Vranitzky: "Korruption schadet Politik massiv"

Der frühere SPÖ-Vorsitzende und Bundeskanzler Franz Vranitzky feierte am Donnerstag seinen 75. Geburtstag. Vranitzky war von 1986 bis 1997 Bundeskanzler und hat Österreich in die EU geführt. Die Amtszeit Vranitzkys war aber auch geprägt von der Erosion der großen Koalition. Er weiß also, wovon er spricht, wenn er Rot und Schwarz vor Frank Stronach warnt.

Mittagsjournal, 6.10.2012

"Verurteilung Martinz' notwendiges Zeichen"

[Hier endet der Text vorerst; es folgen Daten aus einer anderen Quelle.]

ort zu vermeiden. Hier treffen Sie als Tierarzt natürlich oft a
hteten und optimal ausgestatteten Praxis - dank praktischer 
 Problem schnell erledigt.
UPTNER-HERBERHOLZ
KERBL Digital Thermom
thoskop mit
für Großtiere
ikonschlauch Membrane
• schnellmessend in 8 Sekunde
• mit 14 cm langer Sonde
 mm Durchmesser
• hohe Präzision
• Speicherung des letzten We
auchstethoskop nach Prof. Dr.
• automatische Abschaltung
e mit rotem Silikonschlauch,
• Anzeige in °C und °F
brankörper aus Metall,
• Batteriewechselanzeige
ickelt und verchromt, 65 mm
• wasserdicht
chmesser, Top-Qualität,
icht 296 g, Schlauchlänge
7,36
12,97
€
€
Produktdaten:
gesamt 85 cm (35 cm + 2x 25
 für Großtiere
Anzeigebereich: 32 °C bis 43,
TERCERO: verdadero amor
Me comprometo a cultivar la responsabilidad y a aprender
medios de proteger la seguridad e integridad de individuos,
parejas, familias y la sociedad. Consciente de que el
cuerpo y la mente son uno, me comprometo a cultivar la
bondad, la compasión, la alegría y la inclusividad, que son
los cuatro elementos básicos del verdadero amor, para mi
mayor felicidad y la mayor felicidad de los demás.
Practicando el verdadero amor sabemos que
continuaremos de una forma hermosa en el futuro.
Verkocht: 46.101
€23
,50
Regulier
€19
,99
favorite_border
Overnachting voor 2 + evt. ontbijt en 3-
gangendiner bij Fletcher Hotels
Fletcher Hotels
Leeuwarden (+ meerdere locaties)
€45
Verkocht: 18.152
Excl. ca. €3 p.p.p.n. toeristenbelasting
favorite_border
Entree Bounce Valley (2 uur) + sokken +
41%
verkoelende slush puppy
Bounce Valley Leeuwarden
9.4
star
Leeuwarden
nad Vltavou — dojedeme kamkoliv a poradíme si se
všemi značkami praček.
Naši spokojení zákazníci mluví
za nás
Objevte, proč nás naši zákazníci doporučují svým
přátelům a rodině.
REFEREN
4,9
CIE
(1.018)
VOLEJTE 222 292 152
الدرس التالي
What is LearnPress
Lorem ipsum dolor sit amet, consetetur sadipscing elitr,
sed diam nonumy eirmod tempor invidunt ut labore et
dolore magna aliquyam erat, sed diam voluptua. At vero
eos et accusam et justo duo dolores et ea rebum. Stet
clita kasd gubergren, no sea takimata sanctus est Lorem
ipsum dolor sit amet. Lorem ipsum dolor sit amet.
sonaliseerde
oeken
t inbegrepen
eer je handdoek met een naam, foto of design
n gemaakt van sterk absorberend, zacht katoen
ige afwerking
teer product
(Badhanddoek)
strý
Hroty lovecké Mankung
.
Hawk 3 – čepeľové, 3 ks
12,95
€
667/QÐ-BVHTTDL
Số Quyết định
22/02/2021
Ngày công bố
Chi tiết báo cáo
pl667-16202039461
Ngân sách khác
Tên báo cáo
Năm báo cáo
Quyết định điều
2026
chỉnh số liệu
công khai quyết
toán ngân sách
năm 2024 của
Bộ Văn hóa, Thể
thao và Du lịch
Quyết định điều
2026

Unvergessen ist Franz Vranitzkys Abgang im Jänner 1997. Am Höhepunkt seines Schaffens und mit makellosem Ruf zog er sich nach ziemlich genau zehn Jahren Kanzlerschaft aus der Politik zurück. Heute häufen sich die Rücktritte mit Korruptionshintergrund, aber Vranitzky will nicht sagen, dass es früher besser war. Er erinnert an den Fall des steirischen Arbeiterkammerpräsidenten und Betriebsratskaisers Alois Rechberger. Vranitzky dazu: "Ich wurde damit konfrontiert und ein bisschen auf dem falschen Fuß erwischt, weil ich mir das gar nicht vorstellen konnte. Ich habe das dann abgestellt, musste aber viele Politikerfreunde und Kollegen davon überzeugen, dass das abzustellen ist, denn die damalige Einstellung war, das gehöre irgendwie dazu."

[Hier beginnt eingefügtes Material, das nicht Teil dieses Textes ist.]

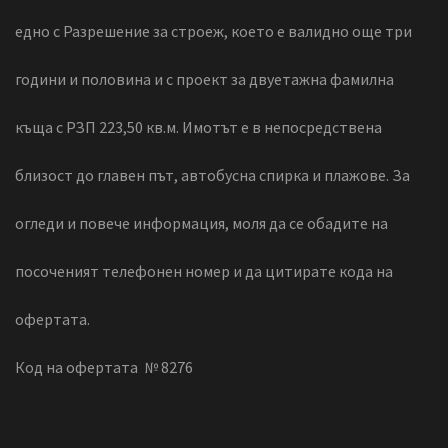
едно с Разрешение за строеж, което е валидно още три
години и половина и с проект за двуетажна фамилна
къща с РЗП 223,50 кв.м. Имотът е в непосредствена
близост до главен път, автобусна спирка и плажове. За
огледи и повече информация, моля да се обадите на
посоченият телефонен номер и да цитирате кода на
офертата.
Код на офертата № 8276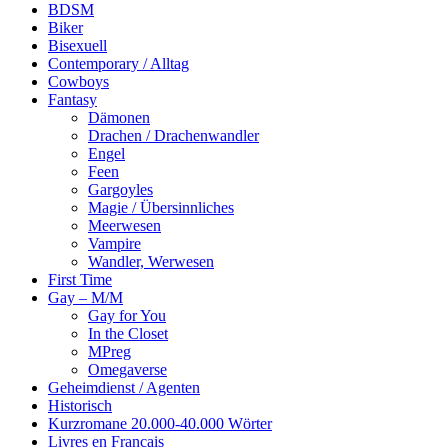
BDSM
Biker
Bisexuell
Contemporary / Alltag
Cowboys
Fantasy
Dämonen
Drachen / Drachenwandler
Engel
Feen
Gargoyles
Magie / Übersinnliches
Meerwesen
Vampire
Wandler, Werwesen
First Time
Gay – M/M
Gay for You
In the Closet
MPreg
Omegaverse
Geheimdienst / Agenten
Historisch
Kurzromane 20.000-40.000 Wörter
Livres en Francais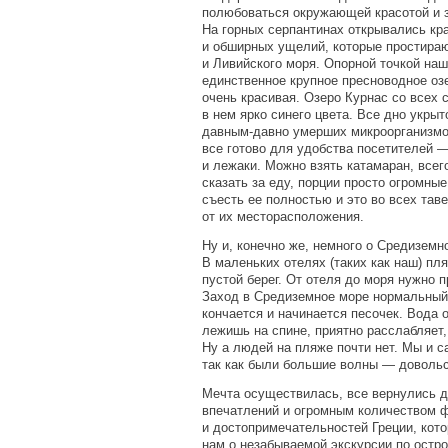
полюбоваться окружающей красотой и з
На горных серпантинах открывались кр
и обширных ущелий, которые простира
и Ливийского моря. Опорной точкой на
единственное крупное пресноводное оз
очень красивая. Озеро Курнас со всех 
в нем ярко синего цвета. Все дно укры
давным-давно умерших микроорганизмов
все готово для удобства посетителей 
и лежаки. Можно взять катамаран, всег
сказать за еду, порции просто огромны
съесть ее полностью и это во всех тав
от их месторасположения.
Ну и, конечно же, немного о Средиземн
В маленьких отелях
(
таких как наш) пл
пустой берег. От отеля до моря нужно п
Заход в Средиземное море нормальный,
кончается и начинается песочек. Вода о
лежишь на спине, приятно расслабляет,
Ну а людей на пляже почти нет. Мы и с
так как были большие волны — доволь
Мечта осуществилась, все вернулись 
впечатлений и огромным количеством 
и достопримечательностей Греции, кот
нам о незабываемой экскурсии по остро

Dass der frühere Kärntner ÖVP-Chef Josef Martinz diese Woche wegen Korruption in erster Instanz zu fünfeinhalb Jahren Haft verurteilt wurde, sei wichtig, meint Vranitzky. Er wünsche niemandem, dass er eingesperrt wird. Auf der anderen Seite: Wenn so schwere Vorwürfe erhoben werden, die sich als eindeutig wahr erweisen, und dementsprechend Urteile gesprochen würden, dann sei das sicher ein notwendiges Zeichen im Rechtsstaat.

"Regierungsparteien noch keine Antwort auf Korruptionsaffären gefunden"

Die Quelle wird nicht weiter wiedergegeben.